The generic host chemical profile observed in field-collected SHBs did not seem to be immediately developed by SHBs after emergence, since a noticeable increase in the total amount of CHCs and in the number of compounds was observed in beetles collected from host colonies. The higher complexity of CHCs in field-collected SHBs might be due to age [52,53,54]. However, the adult SHBs were kept for one week after emergence under controlled laboratory conditions, which was sufficient to develop a full CHC profile in other insect species [20,55]. Furthermore, in field-collected SHBs there was no increase in the amount of compounds that were already present in laboratory-reared ones as expected in case of an age-related CHC increase [50]. Instead, there was a consistent rise in both the total amount of CHCs and the number of compounds, which almost doubled in field-sampled SHBs. Since the cuticular compound dynamics in insects can depend on diet [56,57,58,59], adult SHBs may have actively acquired the low generic host profile via trophallactic feeding, feeding on hive products, dead bees or debris [35]. Alternatively, but not mutually exclusive, a CHC acquisition may have also passively occurred through contact with the host colony nest environment (e.g., wax comb) [22,60,61] and their honey bee hosts, as in case of ectoparasitic mites Varroa destructor [62].

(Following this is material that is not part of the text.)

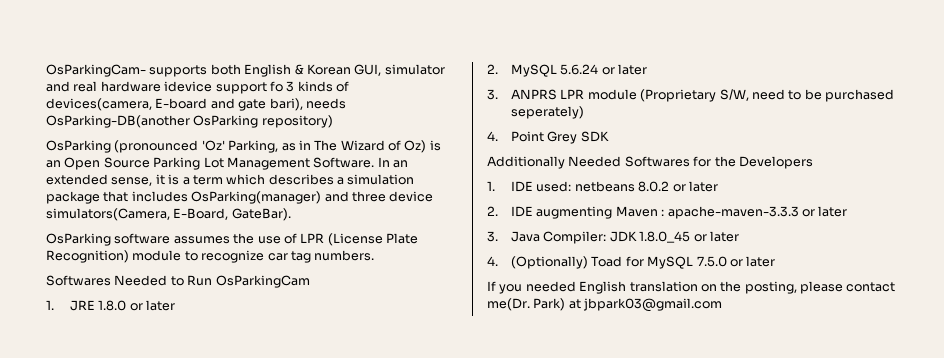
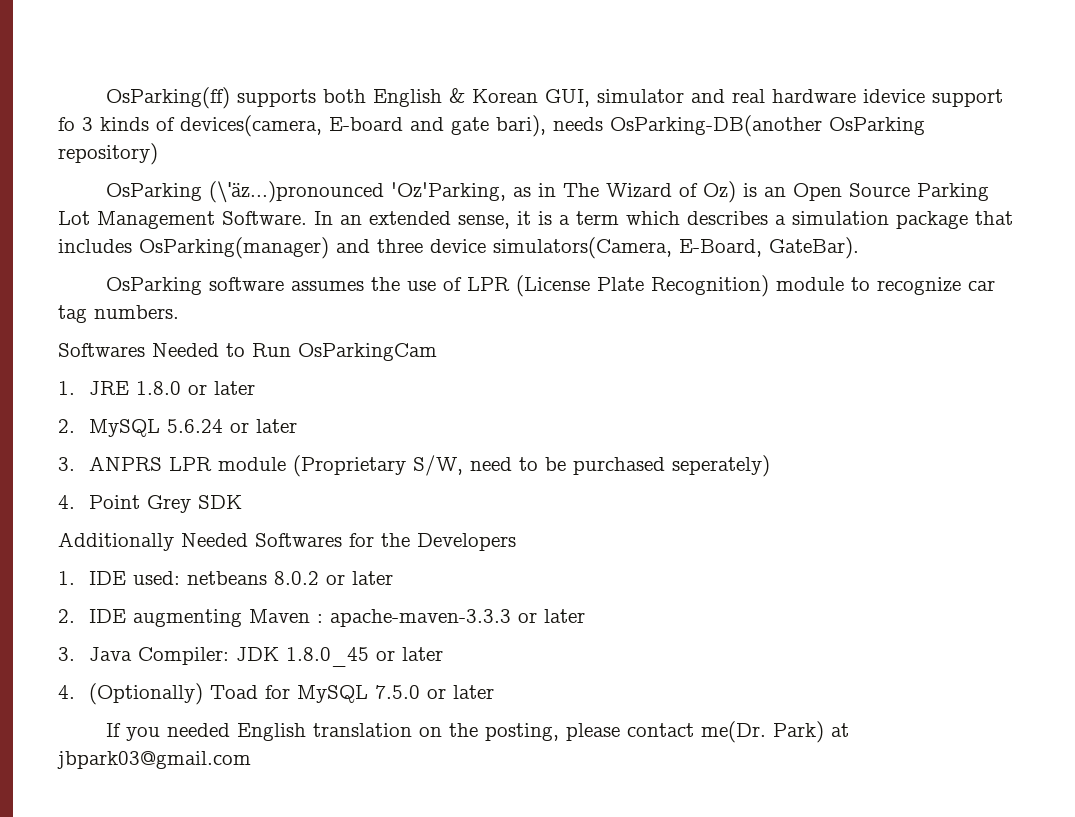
[46,64,146,77] OsParkingCam- -> [105,87,230,109] OsParking(ff)
[114,140,279,153] (pronounced 'Oz' Parking, -> [208,181,506,203] (\ˈäz...)pronounced 'Oz'Parking,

Despite the qualitative and quantitative differences in the chemical profile between laboratory-reared and field-sampled SHBs, all SHBs taken together showed a ten-fold lower quantity of CHCs when compared to honey bee workers. Since adult SHBs are about half the size of adult honey bee workers [63], the differences in body size alone are unlikely to explain the observed difference in the total amount of CHCs. In addition, there are differences in body shape between SHBs and honey bees, leading to differences in surface area to volume ratios. This can also influence the total amount of CHCs present [64] and might partially explain the observed differences. In any case, the low amount of CHCs taken together with the relative simplicity of the CHC profile before entering host colonies might represent an adaptation to at least partly evade the honey bees’ nestmate recognition system [10]. Indeed, laboratory-reared SHBs lacked alkenes and methyl-branched alkanes instrumental for nestmate recognition in social insects [62,63]. The more chemically neutral profile of honey bee-naive beetles might favour the first host colony intrusion after emergence and could also constitute a strategy towards exploiting a broad spectrum of host bee species. However, follow up studies are required to test whether those bee-naive beetles can more successfully invade a host colony.

Interestingly, one unidentified ester (putatively acetic acid n-octadecyl ester based on its mass spectrum) was exclusively found in both laboratory-reared and field-collected SHBs, but not in honey bee workers. This ester may, therefore, constitute an intraspecific SHB recognition cue, whose actual role for communication appears worthy of investigation.

5. Conclusions

The present work provides the first characterization of adult SHB chemical profiles in comparison to honey bee host workers. Our data showed that adult SHBs possess a generic honey bee host CHC profile. In the field, the SHB CHC profile was not host colony-specific, probably due to adult beetles commuting between host colonies. This suggests that SHBs do not use a finely tuned chemical mimicry to conceal their presence inside a honey bee colony. The ten-fold lower CHC profiles of field-collected adult SHB compared to honey bee workers might, nevertheless, constitute an adaptation to at least partly evade nestmate recognition.